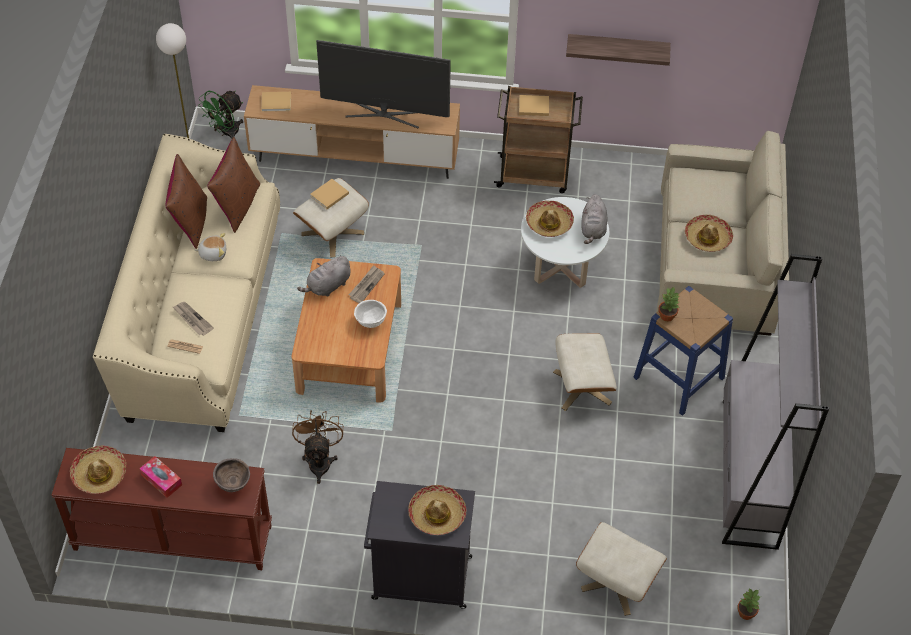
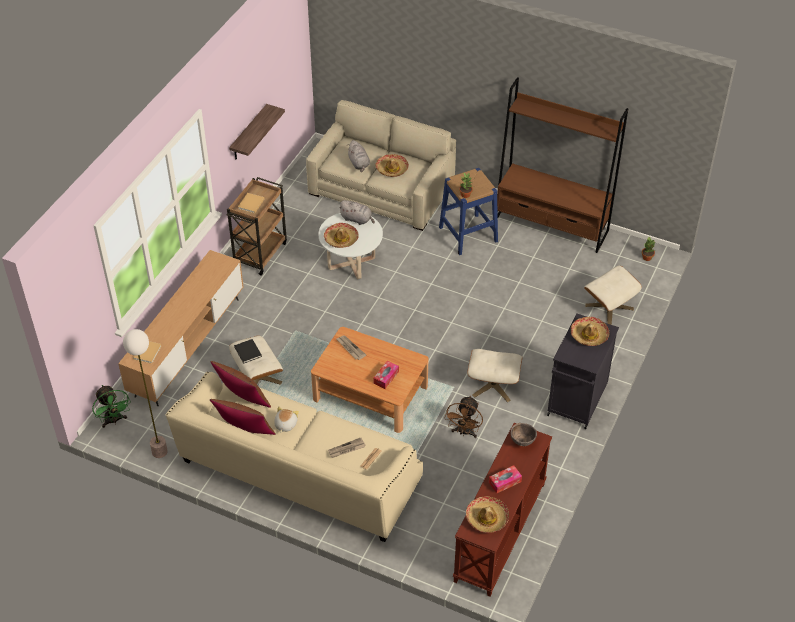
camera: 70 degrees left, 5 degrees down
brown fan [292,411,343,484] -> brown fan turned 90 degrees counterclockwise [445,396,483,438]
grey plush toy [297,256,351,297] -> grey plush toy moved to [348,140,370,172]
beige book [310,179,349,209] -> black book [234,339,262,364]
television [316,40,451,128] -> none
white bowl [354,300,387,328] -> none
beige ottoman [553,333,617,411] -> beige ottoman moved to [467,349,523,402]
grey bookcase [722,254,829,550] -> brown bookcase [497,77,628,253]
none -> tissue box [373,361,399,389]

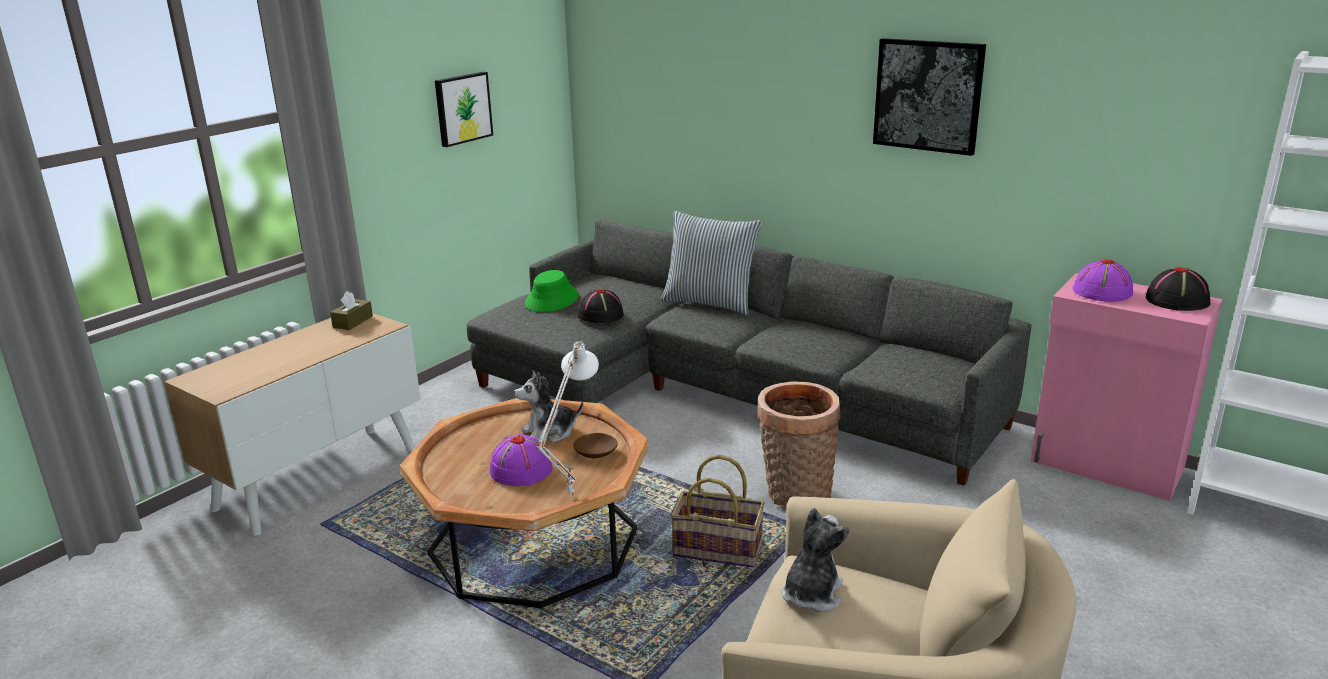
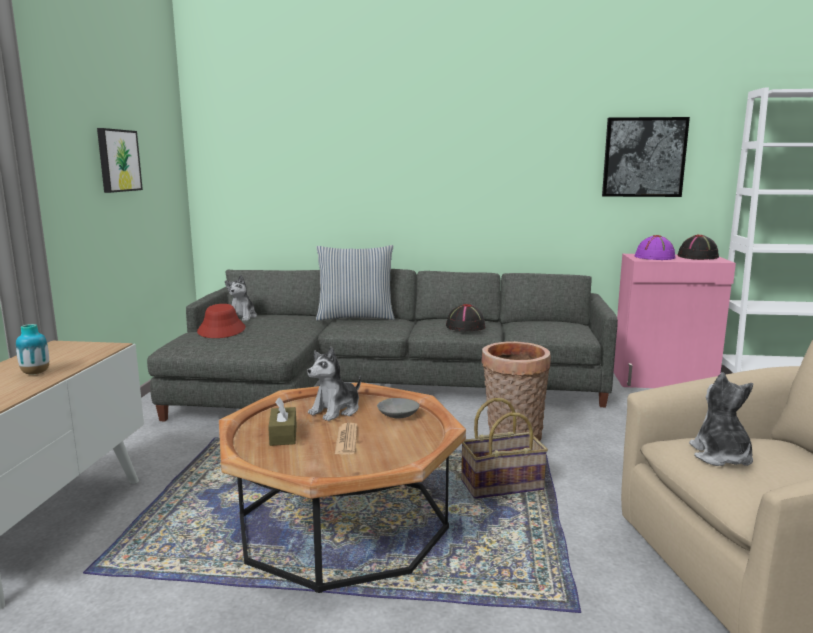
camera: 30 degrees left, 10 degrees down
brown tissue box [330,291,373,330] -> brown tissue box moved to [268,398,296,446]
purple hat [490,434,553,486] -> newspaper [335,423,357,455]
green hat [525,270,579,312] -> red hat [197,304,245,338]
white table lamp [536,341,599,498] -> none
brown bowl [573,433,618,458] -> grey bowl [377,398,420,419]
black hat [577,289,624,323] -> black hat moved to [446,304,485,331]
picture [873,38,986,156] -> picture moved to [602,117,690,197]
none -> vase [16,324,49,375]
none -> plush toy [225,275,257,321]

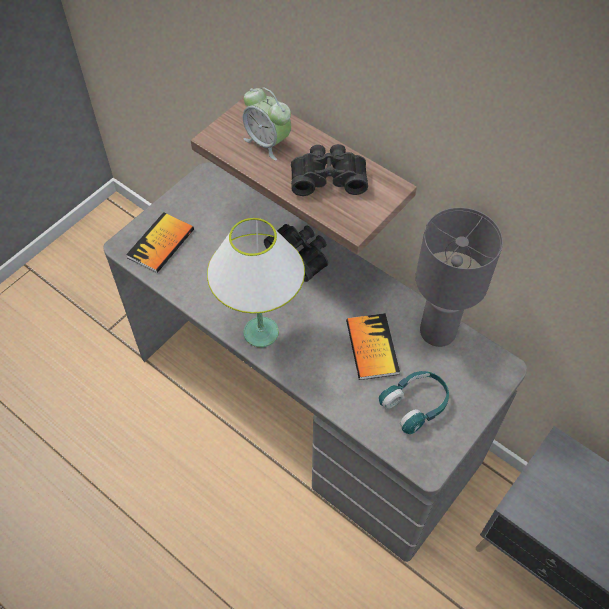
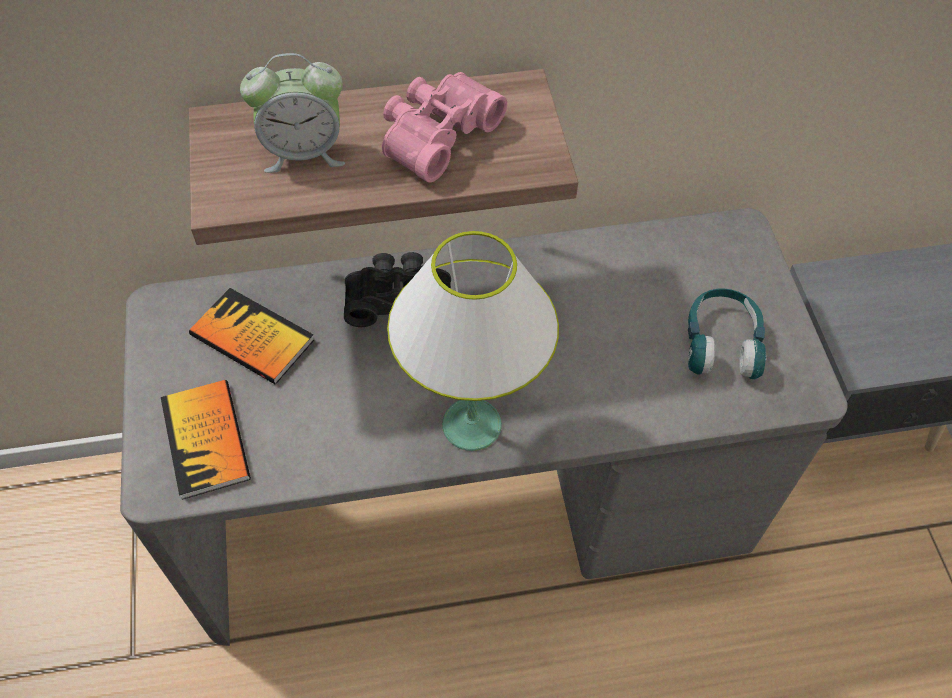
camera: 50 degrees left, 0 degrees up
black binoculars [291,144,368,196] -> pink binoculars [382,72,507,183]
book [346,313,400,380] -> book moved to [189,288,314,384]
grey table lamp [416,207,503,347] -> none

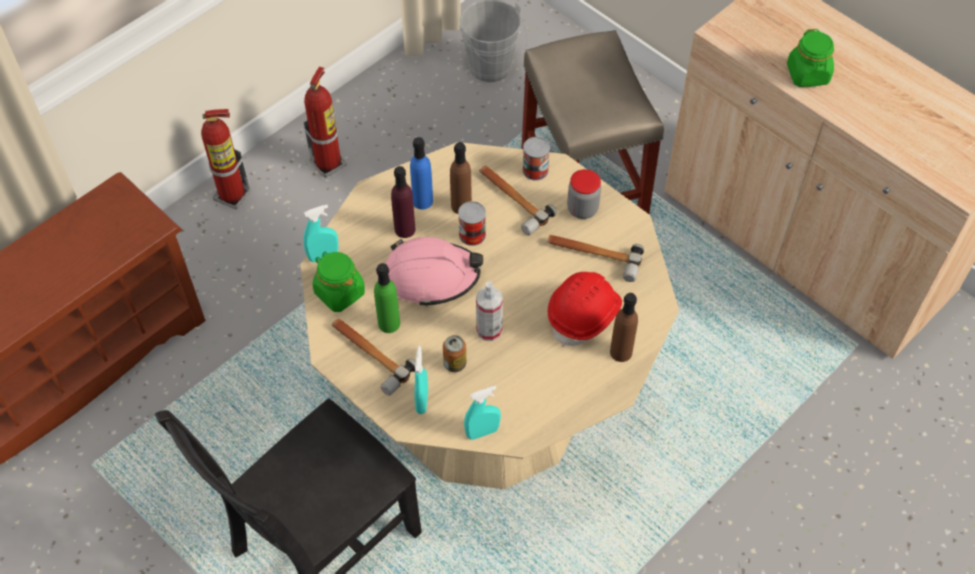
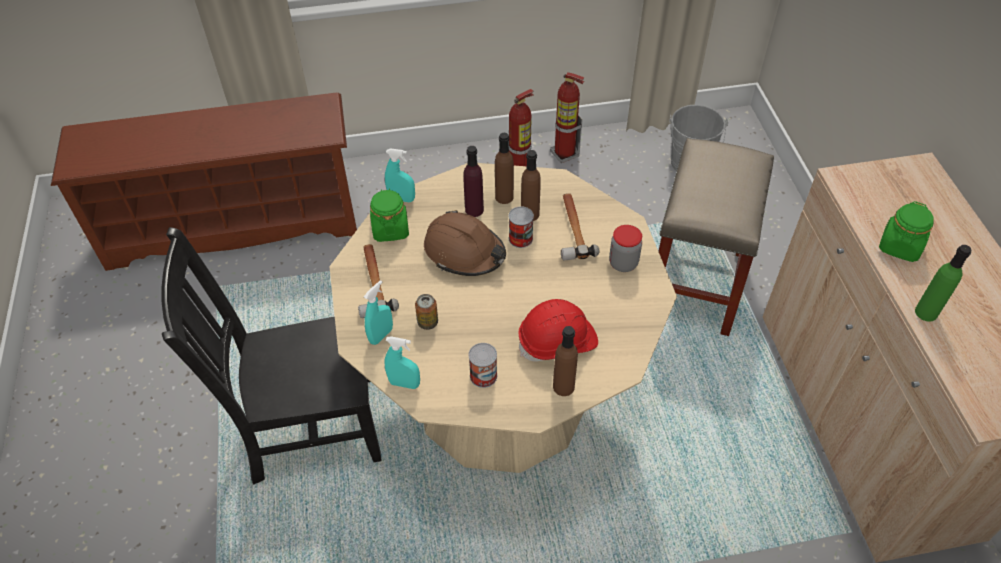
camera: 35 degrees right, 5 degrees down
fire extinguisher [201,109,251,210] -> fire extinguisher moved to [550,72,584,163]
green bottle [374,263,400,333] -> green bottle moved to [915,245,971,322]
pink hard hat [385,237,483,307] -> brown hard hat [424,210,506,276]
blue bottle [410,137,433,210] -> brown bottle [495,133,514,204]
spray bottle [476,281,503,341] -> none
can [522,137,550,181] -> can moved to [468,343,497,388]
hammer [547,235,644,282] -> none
-.-.-
Give again, word for word, every line from the one holding "fire extinguisher [201,109,251,210]" to the end of the data.

fire extinguisher [201,109,251,210] -> fire extinguisher moved to [550,72,584,163]
green bottle [374,263,400,333] -> green bottle moved to [915,245,971,322]
pink hard hat [385,237,483,307] -> brown hard hat [424,210,506,276]
blue bottle [410,137,433,210] -> brown bottle [495,133,514,204]
spray bottle [476,281,503,341] -> none
can [522,137,550,181] -> can moved to [468,343,497,388]
hammer [547,235,644,282] -> none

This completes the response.